Using the data that follows, state the number of lines holding the word "left", and give no other output.

Images with localized body landmarks:
═══

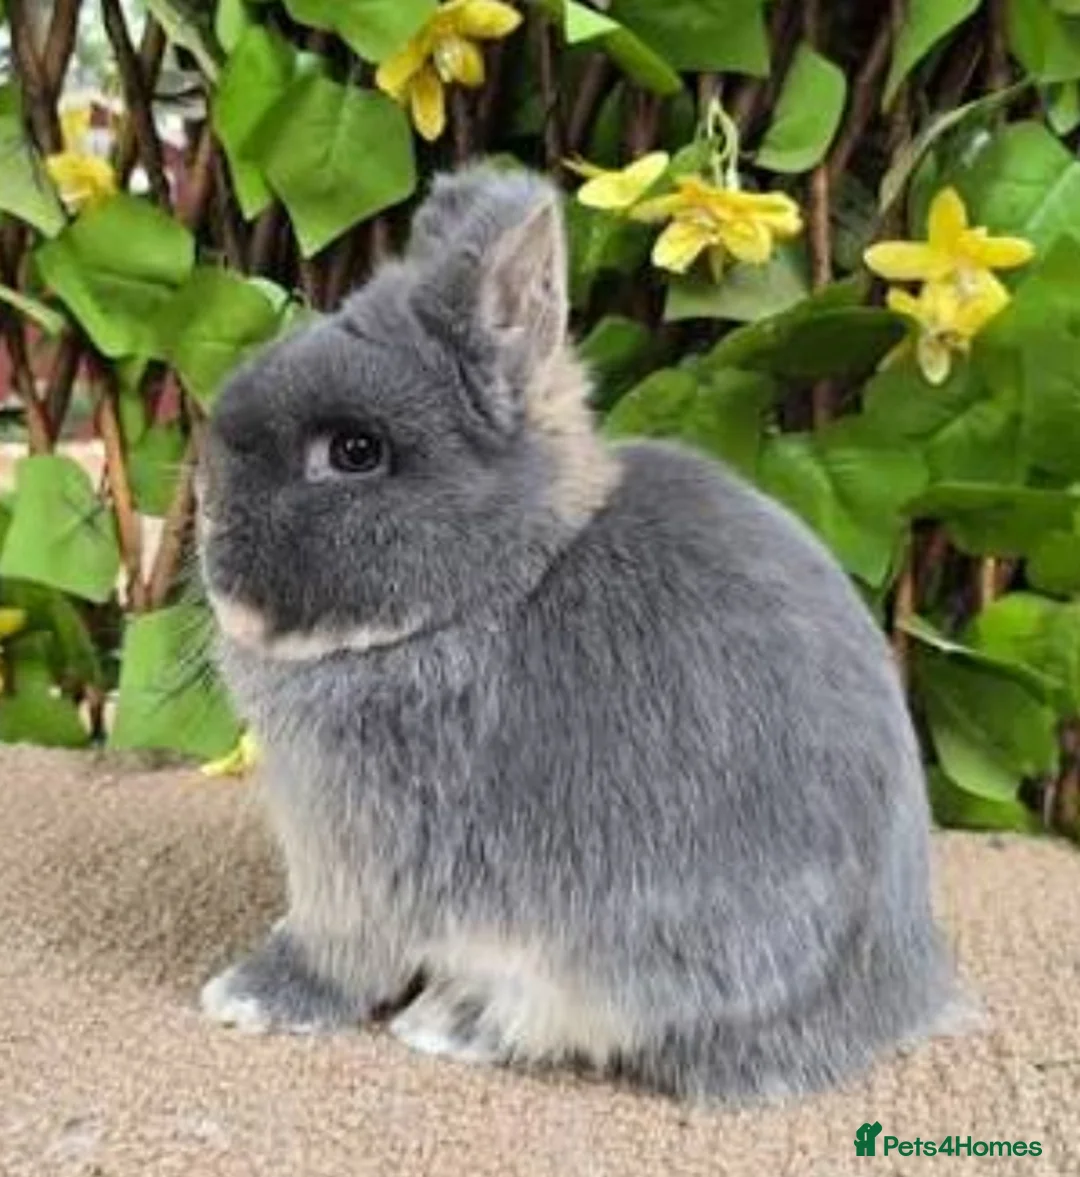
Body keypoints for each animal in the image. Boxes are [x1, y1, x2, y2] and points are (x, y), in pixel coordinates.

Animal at [196, 163, 956, 1101]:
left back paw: (447, 1021)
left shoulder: (364, 855)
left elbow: (340, 951)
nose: (209, 536)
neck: (492, 586)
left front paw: (244, 996)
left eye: (355, 451)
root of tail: (897, 1003)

═══

Problem solution — 5